§ **ABOUT THIS TASK**
Images appear in the records below; leave them out and repeat everything else exactly.
START ENTRIES SHOWN
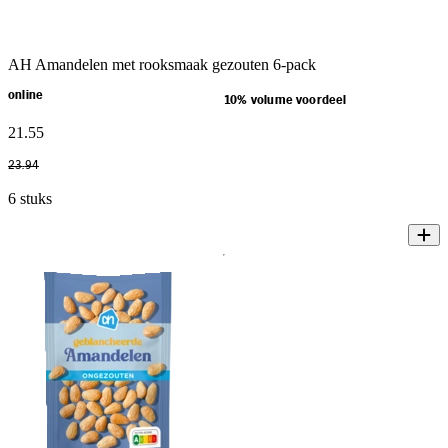
AH Amandelen met rooksmaak gezouten 6-pack
online
10% volume voordeel
21
.
55
23
.
94
6 stuks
END ENTRIES SHOWN
§ **TASK RESULT**
AH Amandelen met rooksmaak gezouten 6-pack
online
10% volume voordeel
21
.
55
23
.
94
6 stuks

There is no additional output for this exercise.